Source material
● ● ● ●
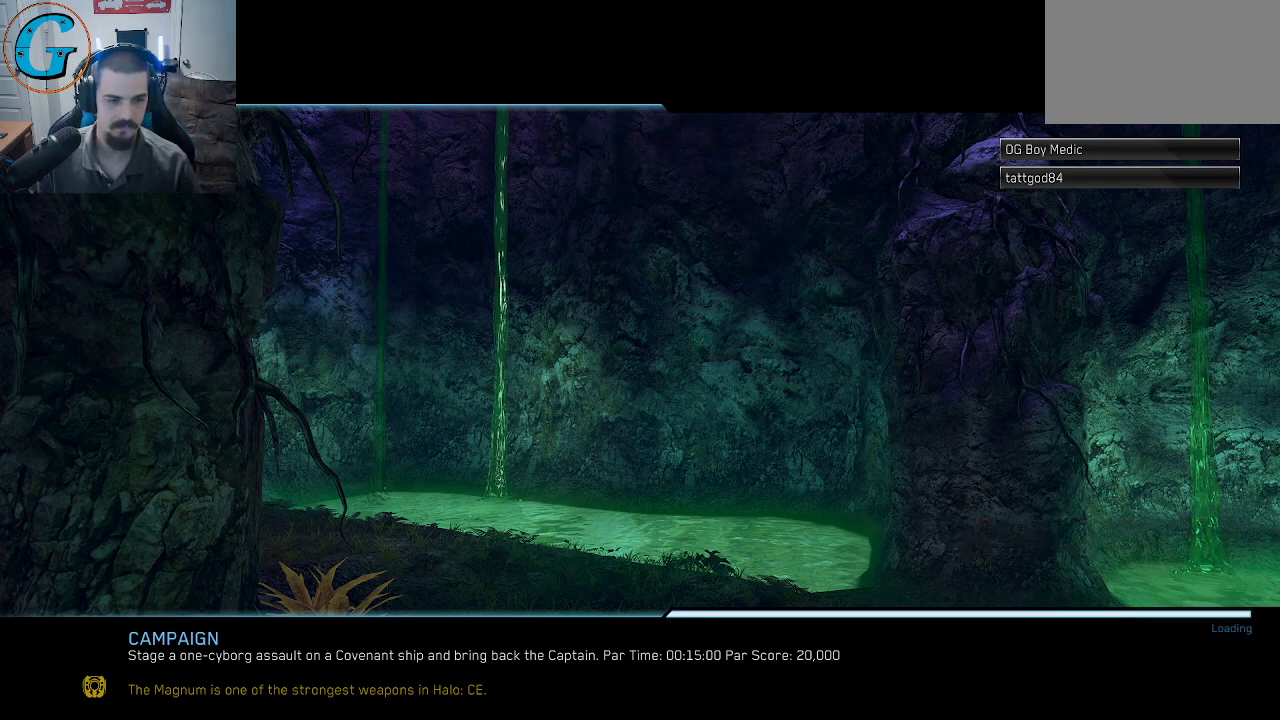
{"keys": [], "mouse": [], "mouse_move": "still", "events": []}
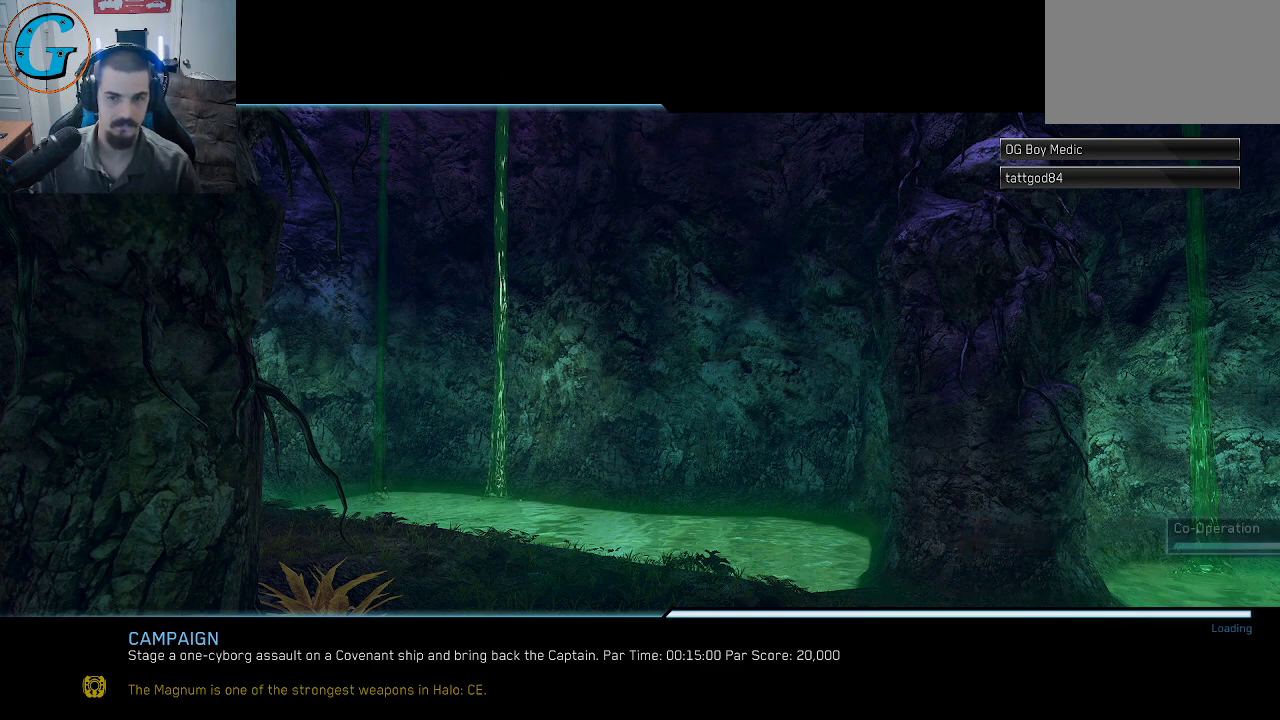
{"keys": [], "mouse": [], "mouse_move": "still", "events": []}
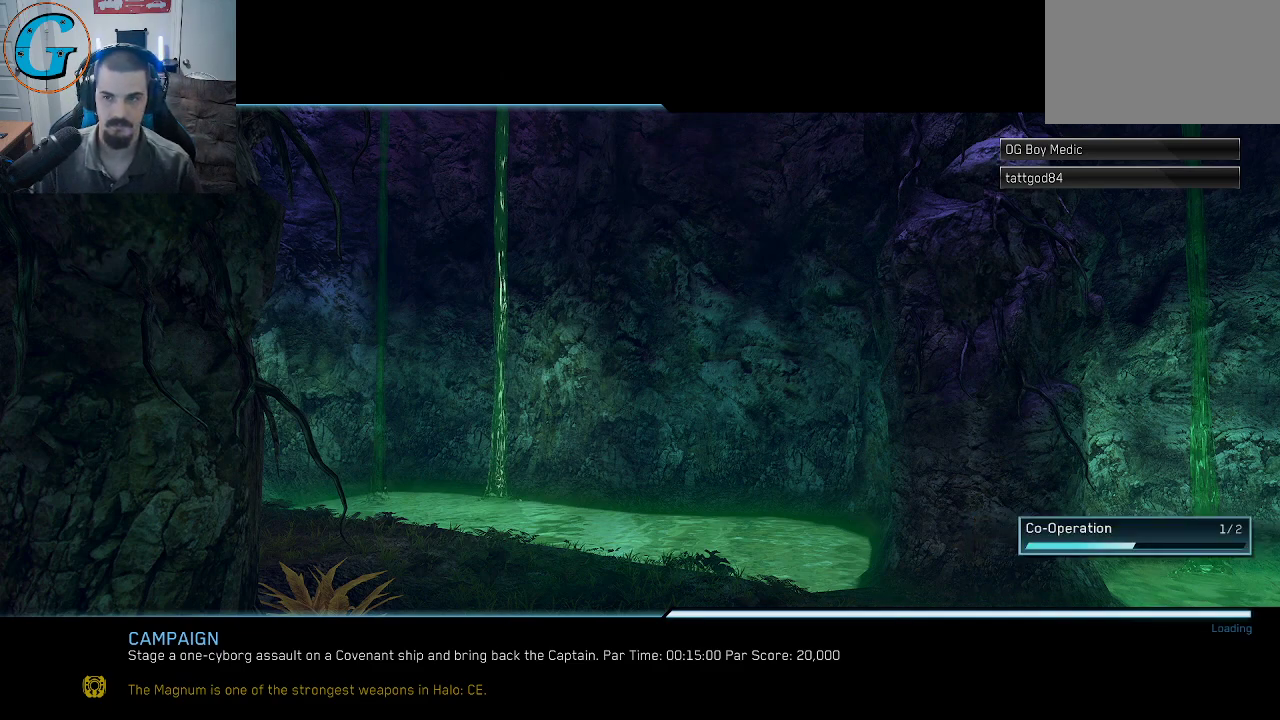
{"keys": [], "mouse": [], "mouse_move": "still", "events": []}
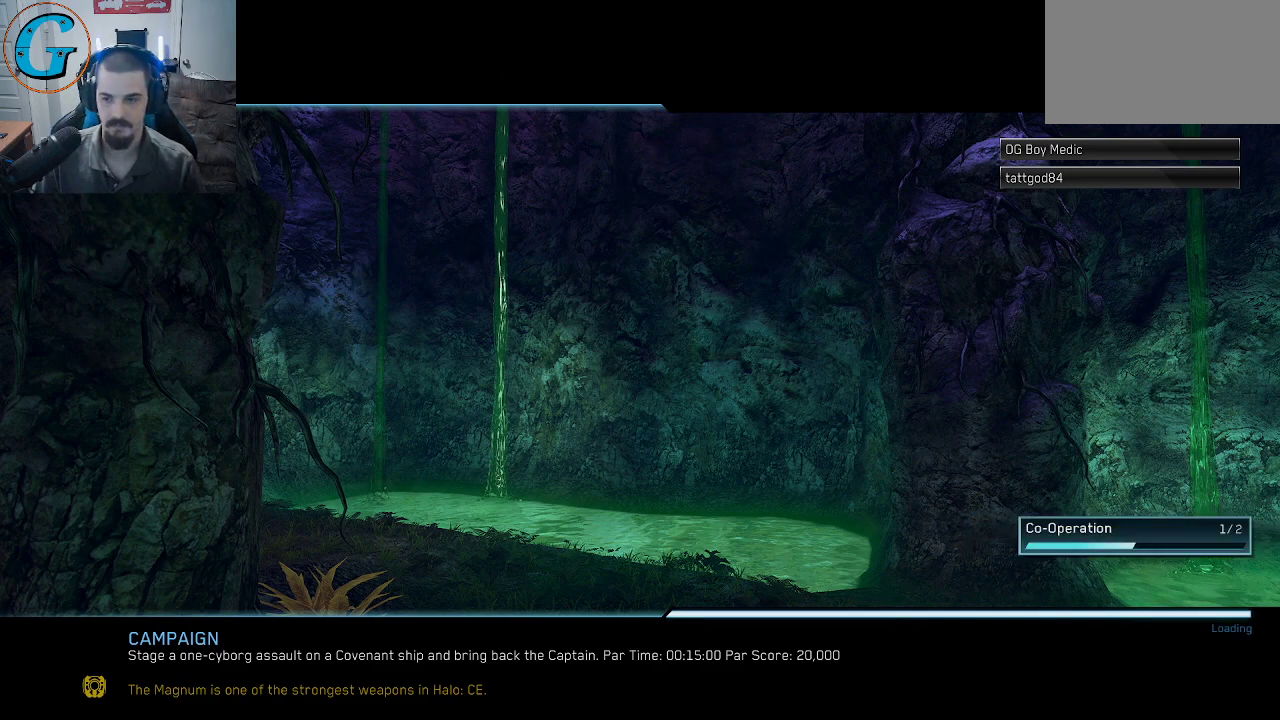
{"keys": [], "mouse": [], "mouse_move": "still", "events": []}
● ● ● ●
Aim of the exercise
Reproduce the material above exactly but drop all images.

Output of the task
{"keys": [], "mouse": [], "mouse_move": "still", "events": []}
{"keys": [], "mouse": [], "mouse_move": "still", "events": []}
{"keys": [], "mouse": [], "mouse_move": "still", "events": []}
{"keys": [], "mouse": [], "mouse_move": "still", "events": []}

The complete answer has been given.